Le décret exécutif n° 23-361 du 17 octobre 2023 aborde le sujet sensible des restrictions au droit de grève , un droit qui dans toutes les législations comparées est considéré comme un fondamental et beaucoup plus dans certains pays à l’instar de l’Algérie où il est élevé au rang de principe constitutionnel. Certains syndicats y compris le syndicat historique , l’UGTA , ont vivement critiqué les dispositions de ce décret exécutif au motif qu’il restreint drastiquement le droit de grève en le limitant ou en l’interdisant carrément dans un grand nombre de secteurs d’activité .Ces syndicats jugent ces dispositions comme non conforme à la Constitution , à la loi et aux conventions internationales ratifiées par l’Algérie. Ces critiques sont-elles fondées ?
Ce décret exécutif a été pris en application de la loi n° 23-08 21 juin 2023 relative à la prévention, au règlement des conflits collectifs de travail et à l’exercice du droit de grève notamment ses articles 62, 63, 64, 67 et 68 et ceci ressort explicitement de ses considérants .

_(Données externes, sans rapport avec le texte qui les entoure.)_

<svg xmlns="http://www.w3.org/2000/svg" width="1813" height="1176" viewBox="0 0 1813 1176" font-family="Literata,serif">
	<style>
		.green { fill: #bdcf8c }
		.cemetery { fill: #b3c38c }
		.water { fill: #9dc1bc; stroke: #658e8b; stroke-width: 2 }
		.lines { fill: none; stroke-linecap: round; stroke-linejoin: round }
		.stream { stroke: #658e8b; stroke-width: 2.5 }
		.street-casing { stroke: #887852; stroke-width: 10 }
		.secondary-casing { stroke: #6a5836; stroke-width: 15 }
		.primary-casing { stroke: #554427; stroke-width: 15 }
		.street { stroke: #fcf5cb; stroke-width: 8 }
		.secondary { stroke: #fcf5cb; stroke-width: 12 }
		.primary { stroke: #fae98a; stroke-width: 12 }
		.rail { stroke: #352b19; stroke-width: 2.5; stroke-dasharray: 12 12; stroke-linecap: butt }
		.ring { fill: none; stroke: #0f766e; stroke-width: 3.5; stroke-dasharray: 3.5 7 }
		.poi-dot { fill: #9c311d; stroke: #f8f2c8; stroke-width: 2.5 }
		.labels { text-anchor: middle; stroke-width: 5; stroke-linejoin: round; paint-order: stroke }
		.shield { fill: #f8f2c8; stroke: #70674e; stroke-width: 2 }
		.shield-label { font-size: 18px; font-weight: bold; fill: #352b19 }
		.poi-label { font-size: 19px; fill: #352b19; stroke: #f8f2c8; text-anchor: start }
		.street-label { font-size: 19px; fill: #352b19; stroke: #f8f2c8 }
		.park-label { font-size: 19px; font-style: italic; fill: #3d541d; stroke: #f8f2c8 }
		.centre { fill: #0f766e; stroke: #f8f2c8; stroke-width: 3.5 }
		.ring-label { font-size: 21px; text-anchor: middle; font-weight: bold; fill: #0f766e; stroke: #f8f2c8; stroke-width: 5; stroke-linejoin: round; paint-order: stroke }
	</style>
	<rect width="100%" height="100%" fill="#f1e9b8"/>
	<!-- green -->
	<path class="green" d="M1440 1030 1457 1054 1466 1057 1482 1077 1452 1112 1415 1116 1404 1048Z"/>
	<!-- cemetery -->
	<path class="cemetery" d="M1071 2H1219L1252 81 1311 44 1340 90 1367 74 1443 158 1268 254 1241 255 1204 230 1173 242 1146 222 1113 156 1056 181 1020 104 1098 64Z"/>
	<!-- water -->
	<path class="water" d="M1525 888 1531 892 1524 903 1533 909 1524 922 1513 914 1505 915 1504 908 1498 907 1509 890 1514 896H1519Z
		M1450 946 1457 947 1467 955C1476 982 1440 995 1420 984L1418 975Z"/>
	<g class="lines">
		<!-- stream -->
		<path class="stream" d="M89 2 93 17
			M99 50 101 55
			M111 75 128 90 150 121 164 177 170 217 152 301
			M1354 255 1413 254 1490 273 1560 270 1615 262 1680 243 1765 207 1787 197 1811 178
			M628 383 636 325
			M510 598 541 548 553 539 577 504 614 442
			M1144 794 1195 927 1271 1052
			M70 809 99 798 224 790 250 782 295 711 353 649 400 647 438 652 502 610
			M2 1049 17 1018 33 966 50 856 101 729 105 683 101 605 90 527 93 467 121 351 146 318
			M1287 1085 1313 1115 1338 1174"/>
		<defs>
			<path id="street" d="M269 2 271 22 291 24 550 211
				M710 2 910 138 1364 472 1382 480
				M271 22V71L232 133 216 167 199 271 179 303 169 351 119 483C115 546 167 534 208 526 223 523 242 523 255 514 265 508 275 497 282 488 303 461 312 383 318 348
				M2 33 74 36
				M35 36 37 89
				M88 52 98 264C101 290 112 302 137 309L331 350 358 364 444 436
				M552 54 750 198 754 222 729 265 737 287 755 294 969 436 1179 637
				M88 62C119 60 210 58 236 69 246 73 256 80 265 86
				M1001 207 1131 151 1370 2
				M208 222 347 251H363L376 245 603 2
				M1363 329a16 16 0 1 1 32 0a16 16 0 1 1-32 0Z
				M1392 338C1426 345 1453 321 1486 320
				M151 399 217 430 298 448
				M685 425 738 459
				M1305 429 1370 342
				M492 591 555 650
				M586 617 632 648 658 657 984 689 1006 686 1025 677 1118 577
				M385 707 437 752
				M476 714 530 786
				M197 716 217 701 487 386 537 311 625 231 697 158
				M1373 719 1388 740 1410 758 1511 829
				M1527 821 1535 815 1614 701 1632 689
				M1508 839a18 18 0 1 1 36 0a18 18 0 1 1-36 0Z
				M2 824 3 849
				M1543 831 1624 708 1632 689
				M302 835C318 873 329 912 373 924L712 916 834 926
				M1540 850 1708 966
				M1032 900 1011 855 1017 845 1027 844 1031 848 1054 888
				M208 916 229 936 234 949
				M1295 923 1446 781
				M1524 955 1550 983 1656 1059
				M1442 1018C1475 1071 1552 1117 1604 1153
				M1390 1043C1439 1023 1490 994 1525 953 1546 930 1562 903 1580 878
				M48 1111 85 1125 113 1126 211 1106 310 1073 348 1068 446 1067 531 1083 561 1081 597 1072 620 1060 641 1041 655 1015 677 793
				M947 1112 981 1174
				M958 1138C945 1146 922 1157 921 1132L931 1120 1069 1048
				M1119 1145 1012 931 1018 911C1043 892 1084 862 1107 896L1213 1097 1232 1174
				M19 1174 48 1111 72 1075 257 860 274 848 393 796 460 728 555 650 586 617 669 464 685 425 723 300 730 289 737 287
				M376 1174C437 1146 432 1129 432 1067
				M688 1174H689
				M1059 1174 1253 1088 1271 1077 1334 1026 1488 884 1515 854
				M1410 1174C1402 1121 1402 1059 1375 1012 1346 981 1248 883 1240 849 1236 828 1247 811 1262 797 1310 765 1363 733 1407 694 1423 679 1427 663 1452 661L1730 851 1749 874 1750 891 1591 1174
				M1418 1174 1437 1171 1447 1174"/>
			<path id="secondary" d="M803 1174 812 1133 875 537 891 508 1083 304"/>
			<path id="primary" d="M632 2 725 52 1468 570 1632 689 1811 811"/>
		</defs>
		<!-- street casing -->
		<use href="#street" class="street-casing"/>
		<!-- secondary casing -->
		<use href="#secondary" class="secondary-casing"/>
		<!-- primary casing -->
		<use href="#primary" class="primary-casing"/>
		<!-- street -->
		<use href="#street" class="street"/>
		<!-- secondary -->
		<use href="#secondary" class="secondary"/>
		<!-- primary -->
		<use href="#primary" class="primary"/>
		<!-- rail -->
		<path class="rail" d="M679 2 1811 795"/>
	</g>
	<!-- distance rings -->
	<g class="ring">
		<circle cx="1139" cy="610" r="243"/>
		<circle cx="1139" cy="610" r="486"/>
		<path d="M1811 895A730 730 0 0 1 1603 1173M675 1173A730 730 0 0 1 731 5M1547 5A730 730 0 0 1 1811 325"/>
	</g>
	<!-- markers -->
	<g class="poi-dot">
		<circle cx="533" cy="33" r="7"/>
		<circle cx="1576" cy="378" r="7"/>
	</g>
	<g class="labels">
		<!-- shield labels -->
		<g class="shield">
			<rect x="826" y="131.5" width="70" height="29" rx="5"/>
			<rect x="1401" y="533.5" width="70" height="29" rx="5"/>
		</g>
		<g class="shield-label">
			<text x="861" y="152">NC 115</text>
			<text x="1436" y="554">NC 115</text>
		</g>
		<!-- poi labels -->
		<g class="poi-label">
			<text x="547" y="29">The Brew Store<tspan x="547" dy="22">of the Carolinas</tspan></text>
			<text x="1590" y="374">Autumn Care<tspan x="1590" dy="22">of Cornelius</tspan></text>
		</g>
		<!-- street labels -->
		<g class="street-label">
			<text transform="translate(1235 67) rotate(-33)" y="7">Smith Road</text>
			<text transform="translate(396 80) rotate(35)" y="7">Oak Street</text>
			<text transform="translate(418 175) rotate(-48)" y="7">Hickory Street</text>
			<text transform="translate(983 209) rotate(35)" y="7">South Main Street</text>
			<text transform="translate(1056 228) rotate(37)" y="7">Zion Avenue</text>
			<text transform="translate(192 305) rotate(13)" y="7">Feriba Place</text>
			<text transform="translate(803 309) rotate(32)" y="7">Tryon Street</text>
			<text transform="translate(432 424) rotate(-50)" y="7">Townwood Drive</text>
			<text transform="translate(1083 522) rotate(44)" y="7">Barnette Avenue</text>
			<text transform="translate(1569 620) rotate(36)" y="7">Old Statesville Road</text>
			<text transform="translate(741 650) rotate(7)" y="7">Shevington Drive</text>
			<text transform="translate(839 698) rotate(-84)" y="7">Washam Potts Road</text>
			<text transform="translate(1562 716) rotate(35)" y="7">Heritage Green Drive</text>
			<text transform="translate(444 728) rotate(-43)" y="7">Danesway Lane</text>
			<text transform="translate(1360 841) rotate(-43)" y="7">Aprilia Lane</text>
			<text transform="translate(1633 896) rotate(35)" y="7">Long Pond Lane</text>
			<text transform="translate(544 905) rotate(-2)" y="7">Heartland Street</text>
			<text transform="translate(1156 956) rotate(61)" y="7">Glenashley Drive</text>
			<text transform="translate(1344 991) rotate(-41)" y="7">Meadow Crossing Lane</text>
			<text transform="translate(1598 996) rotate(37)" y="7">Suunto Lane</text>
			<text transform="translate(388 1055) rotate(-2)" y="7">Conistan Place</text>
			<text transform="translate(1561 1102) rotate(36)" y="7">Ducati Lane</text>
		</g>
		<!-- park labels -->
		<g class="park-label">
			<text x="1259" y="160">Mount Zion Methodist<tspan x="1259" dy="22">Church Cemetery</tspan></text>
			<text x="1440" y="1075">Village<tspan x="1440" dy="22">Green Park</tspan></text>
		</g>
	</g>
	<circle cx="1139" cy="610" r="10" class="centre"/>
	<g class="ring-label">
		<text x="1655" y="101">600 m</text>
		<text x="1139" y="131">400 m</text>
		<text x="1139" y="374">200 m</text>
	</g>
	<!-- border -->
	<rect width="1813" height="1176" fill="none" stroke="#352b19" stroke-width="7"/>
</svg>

Il est incontestable que le droit de grève en Algérie est non seulement un droit fondamental , mais constitue un principe constitutionnel .L’article 70 de la Constitution est on ne peut plus clair à ce sujet puisqu’il dispose que : « Le droit de grève est reconnu ».Mais ce droit n’est pas absolu sinon son exercice peut conduire à des abus et dans certains cas il pourra porter atteinte au intérêts vitaux du pays . La grève doit avoir pour but de promouvoir et de défendre les intérêts économiques et sociaux des travailleurs , aussi cette règle exclut les grèves purement politiques du champ de la protection internationale devant l’organisation internationale du travail car ne relevant pas de la liberté syndicale. En outre le droit de grève dans toutes les législations comparées peut être limité ou interdit dans certains secteurs essentiels ou vitaux. Aussi le même article 70 de la Constitution dispose que le droit de grève : « s’exerce dans le cadre de la loi qui peut en interdire ou en limiter l'exercice dans les domaines de défense nationale et de sécurité, ou pour tous services ou activités publics d'intérêt vital pour la Nation » . C’est à l’aune de ces principes constitutionnels qu’il faudrait examiner la pertinence et la conformité des lois et règlements relatifs au droit de grève.

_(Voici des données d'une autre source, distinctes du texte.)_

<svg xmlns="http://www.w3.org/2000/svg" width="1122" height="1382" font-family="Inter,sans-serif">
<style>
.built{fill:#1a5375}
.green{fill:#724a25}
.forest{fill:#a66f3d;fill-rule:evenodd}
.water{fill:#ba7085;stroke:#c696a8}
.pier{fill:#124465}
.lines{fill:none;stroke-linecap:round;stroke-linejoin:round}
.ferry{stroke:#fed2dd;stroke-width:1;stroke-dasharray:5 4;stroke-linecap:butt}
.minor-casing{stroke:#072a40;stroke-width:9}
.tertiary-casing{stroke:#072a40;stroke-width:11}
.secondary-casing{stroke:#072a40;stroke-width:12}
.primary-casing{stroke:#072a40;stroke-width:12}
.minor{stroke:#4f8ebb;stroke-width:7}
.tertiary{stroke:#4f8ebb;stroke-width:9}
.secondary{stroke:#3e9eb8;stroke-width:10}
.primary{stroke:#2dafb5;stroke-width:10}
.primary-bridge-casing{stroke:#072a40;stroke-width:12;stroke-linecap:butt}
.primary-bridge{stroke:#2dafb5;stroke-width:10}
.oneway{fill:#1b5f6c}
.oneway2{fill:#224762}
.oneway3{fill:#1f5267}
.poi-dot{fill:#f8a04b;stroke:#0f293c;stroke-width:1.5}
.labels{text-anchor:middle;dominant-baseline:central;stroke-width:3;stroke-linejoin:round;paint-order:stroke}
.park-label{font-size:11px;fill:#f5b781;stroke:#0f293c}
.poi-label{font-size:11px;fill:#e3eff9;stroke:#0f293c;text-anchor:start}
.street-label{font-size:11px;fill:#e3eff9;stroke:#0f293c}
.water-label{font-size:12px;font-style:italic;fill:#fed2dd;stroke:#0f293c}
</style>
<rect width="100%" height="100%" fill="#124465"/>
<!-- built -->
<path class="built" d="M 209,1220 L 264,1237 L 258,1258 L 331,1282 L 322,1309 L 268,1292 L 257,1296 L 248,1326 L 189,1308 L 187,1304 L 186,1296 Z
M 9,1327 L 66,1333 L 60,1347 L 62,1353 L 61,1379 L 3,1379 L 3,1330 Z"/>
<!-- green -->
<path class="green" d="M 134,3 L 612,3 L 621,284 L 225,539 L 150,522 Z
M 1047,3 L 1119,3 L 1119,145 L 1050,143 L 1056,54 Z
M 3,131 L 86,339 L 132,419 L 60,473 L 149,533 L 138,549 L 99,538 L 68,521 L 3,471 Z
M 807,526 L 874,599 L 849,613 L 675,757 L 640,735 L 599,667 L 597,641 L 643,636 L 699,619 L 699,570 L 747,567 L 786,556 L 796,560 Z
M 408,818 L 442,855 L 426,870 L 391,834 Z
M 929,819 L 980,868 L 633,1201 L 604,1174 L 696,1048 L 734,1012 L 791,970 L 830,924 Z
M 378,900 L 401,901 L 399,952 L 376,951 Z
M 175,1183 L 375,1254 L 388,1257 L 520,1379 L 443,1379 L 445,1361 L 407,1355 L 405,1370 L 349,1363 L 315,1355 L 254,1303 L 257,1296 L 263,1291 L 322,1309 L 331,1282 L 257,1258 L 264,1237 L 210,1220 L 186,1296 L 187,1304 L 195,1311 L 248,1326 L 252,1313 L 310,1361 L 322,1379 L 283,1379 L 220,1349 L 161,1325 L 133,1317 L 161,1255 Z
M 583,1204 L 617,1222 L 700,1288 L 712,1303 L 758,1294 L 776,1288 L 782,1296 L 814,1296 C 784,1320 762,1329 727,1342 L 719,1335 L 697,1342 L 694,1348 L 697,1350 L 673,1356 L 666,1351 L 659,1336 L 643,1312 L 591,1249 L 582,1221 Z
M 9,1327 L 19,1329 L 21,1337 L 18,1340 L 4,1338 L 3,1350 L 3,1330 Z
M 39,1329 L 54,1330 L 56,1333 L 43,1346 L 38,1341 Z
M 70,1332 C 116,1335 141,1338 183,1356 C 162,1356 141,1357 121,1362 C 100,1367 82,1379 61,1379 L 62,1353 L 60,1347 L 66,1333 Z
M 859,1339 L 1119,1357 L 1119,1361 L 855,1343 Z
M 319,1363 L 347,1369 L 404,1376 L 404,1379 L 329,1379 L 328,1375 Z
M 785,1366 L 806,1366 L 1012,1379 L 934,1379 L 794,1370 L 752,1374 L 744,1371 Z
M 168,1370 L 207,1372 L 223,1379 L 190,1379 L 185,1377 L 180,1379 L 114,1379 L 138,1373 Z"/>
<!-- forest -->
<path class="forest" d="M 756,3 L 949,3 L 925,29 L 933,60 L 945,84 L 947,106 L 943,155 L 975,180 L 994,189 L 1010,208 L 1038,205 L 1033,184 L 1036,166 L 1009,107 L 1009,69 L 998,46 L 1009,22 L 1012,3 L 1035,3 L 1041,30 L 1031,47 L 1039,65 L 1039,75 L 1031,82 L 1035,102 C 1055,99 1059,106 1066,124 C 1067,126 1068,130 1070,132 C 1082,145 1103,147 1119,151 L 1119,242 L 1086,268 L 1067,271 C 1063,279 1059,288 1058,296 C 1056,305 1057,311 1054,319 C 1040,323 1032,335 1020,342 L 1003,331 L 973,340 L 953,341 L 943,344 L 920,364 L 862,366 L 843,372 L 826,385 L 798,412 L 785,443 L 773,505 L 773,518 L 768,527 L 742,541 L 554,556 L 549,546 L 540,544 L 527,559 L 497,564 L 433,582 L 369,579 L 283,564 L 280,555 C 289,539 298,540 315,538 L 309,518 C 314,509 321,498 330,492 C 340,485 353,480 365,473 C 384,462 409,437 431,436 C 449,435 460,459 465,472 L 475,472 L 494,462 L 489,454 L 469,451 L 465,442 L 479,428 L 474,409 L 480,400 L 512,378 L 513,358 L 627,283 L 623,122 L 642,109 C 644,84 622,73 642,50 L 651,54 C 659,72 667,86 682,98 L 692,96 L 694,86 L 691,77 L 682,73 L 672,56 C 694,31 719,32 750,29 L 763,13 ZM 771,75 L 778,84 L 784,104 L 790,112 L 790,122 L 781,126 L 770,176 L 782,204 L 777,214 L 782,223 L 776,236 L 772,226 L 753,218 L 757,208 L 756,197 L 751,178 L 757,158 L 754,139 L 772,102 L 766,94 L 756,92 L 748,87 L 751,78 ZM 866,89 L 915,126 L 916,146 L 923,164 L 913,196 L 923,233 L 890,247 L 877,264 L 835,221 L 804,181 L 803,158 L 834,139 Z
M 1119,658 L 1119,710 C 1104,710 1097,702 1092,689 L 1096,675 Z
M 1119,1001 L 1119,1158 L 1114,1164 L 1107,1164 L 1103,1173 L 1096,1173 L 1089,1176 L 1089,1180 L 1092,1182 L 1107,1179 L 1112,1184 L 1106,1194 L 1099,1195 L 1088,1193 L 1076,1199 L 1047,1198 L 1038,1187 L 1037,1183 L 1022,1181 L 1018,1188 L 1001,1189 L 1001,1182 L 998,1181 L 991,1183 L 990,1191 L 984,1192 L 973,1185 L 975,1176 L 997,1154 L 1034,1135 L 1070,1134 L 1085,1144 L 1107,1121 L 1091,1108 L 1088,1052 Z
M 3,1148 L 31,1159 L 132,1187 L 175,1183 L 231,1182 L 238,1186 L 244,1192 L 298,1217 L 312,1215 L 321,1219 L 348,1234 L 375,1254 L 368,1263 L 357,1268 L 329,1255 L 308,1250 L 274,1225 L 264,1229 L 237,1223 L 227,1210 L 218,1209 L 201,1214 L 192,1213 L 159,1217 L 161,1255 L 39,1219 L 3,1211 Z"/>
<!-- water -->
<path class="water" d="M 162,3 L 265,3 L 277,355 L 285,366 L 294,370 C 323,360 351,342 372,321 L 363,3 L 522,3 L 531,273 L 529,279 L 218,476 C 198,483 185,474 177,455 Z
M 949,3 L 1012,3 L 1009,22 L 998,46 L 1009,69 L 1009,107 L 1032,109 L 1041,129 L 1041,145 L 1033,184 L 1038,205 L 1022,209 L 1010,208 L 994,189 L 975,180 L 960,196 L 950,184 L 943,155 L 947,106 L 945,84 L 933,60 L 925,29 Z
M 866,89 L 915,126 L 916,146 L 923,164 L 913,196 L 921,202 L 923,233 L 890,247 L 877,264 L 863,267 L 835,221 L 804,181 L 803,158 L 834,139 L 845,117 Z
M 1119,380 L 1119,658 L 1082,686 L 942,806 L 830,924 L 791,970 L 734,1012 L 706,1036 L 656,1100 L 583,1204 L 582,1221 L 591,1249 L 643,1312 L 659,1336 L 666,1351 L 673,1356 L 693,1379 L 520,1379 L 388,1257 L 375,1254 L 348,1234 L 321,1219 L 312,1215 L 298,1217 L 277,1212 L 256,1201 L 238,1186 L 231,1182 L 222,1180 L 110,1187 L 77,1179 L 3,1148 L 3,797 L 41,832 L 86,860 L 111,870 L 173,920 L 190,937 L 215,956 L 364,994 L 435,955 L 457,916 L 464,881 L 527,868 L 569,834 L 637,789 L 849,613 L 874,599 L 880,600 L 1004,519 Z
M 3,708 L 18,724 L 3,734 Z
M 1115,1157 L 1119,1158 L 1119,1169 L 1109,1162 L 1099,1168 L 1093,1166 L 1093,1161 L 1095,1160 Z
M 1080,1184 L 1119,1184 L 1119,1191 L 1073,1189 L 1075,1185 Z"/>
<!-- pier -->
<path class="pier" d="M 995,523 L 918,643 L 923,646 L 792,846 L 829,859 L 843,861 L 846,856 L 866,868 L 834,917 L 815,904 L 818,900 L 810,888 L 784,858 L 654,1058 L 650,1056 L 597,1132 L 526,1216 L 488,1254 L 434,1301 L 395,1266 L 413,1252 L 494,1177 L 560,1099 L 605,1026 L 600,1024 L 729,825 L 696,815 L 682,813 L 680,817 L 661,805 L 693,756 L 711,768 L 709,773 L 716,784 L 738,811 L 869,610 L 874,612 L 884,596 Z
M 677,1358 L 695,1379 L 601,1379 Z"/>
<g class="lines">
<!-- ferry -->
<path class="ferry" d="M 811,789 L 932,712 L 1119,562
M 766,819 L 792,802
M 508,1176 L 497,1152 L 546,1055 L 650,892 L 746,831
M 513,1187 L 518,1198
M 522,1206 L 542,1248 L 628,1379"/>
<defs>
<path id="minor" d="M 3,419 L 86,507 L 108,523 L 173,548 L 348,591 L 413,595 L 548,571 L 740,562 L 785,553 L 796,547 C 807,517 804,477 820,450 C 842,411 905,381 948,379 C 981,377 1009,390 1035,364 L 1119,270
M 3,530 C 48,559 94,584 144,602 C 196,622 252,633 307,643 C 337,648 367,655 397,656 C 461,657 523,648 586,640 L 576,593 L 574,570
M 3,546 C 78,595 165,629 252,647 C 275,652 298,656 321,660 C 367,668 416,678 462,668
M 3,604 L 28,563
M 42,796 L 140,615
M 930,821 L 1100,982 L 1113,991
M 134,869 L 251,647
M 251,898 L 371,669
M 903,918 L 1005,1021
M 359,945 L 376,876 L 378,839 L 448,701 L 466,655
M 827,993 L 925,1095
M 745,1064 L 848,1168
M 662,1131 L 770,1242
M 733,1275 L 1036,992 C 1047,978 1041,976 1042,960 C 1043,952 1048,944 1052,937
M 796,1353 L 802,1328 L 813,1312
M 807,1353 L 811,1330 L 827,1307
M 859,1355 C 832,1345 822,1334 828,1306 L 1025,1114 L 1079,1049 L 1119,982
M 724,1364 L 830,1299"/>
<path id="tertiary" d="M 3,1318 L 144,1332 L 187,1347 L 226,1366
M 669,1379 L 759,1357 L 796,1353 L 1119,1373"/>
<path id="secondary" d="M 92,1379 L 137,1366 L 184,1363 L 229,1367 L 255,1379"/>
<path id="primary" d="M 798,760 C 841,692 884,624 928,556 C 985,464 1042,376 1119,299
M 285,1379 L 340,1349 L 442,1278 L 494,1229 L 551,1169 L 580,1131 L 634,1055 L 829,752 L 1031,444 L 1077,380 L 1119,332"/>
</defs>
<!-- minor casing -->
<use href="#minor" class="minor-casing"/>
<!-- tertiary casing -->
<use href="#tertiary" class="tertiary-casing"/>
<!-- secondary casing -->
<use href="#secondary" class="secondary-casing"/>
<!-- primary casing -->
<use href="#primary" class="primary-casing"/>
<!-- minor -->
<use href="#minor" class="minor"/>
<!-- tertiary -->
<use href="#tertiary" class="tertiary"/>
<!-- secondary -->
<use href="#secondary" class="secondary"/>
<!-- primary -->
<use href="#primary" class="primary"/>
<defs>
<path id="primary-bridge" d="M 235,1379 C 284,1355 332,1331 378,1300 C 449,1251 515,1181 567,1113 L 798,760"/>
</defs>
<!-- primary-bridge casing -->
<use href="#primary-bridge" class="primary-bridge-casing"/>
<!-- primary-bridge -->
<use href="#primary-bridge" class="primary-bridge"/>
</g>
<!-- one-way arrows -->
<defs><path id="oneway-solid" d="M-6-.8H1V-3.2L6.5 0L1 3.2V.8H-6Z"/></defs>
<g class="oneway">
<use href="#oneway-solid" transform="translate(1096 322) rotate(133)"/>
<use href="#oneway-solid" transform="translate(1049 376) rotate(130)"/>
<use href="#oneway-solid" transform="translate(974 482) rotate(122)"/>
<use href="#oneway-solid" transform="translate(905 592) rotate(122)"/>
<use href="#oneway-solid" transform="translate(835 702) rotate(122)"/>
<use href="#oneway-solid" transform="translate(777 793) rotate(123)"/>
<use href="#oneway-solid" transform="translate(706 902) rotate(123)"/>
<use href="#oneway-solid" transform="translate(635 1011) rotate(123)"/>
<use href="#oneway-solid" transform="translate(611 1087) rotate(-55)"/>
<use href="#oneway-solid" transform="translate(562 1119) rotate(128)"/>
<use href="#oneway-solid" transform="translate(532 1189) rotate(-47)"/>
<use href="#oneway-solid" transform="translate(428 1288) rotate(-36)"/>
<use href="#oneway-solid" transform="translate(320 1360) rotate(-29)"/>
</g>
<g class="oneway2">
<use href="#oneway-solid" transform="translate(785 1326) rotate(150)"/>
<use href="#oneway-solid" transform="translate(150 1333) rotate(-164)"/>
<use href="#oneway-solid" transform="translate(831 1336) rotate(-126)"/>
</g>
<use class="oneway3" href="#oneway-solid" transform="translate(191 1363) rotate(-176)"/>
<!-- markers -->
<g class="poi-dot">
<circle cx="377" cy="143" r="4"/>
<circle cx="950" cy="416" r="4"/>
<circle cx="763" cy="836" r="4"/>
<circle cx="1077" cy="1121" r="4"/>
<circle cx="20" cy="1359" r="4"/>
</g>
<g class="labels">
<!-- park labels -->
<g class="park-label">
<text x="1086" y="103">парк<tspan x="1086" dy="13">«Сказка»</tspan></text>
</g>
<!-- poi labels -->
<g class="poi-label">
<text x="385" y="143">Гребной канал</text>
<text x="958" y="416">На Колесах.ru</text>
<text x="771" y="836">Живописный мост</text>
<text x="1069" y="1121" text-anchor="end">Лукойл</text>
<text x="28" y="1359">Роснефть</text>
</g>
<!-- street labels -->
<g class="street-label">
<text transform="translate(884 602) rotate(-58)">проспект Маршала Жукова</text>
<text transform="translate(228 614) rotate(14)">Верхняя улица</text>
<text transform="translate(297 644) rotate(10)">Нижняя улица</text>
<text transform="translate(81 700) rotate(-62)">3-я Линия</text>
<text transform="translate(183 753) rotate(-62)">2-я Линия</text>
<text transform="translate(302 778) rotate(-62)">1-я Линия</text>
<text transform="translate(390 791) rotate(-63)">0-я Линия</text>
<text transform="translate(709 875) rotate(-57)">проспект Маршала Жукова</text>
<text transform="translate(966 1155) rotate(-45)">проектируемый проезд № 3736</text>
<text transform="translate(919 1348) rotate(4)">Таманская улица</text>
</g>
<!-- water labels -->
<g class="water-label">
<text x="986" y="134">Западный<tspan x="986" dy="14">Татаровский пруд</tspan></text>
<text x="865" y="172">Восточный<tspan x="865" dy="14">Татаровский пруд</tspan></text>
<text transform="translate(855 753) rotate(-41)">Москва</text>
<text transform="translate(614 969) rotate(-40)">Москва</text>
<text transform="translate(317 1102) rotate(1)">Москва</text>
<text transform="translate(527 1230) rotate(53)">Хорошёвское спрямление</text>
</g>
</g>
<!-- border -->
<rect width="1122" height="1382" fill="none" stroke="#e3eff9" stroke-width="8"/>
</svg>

les critiques émises par certaines parties notamment par les syndicats à l’encontre de ce décret exécutif qui restreint ou interdit les grèves dans certains secteurs d’activités et à certaines catégories de personnels se résument au fait que ce décret est soit anticonstitutionnel , soit contraire aux lois qui régissent le droit de grève dans le sens où il interdit la grève dans des secteurs d’activité non éligible à cette restriction ou interdiction , ou encore il serait contraire aux conventions internationales ratifiées par l’Algérie.
Tout d’abord du point de vue de la compétence de l’autorité administrative source de ce décret exécutif en l’occurrence le Premier ministre , il est incontestable que cette autorité est compétence en vertu des articles 62 et 67 de la loi n° 23-08 du 21 juin 2023 relative à la prévention, au règlement des conflits collectifs de travail et à l’exercice du droit de grève , qui disposent que la liste des secteurs d'activités et des postes de travail nécessitant la mise en œuvre d’un service minimum obligatoire ainsi que la liste des secteurs, des personnels et des fonctions auxquels le recours à la grève est interdit sont fixées par voie réglementaire. Par « voie réglementaire » la loi vise les décrets , décrets exécutifs , arrêtés ou autres actes pris par le pouvoir réglementaire .
Dans le cas d’espèce , le décret exécutif n° 23-361 du 17 octobre 2023 dont l’auteur est le Premier ministre constitue bel et bien un texte réglementaire et donc il est conforme aux prescriptions de la loi n° 23-08 du 21 juin 2023 . Ce décret exécutif qui restreint ou interdit le droit de grève , s’il est formellement et compétemment conforme à cette loi , est-il pour autant exempt de critiques sur le fond ? Pour certains syndicats et commentateurs , ce décret englobe des secteurs interdits de grève en violation de cette loi .Si tel est le cas ce décret peut-il être remis en cause par voie judiciaire ?Il est étonnant que toutes les critiques émises contre ce décret exécutif , certaines émanant de juristes ou de syndicalistes confirmés , ont fait l’impasse sur la possibilité juridique de remettre en cause ce texte réglementaire par voie judiciaire s’il s’avère qu’il interdit effectivement la grève à des secteurs ou des personnels en dehors du cadre fixé par la loi du 21 juin 2023 et par la loi n° 23-02 du 25 avril 2023 relative à l'exercice du droit syndical .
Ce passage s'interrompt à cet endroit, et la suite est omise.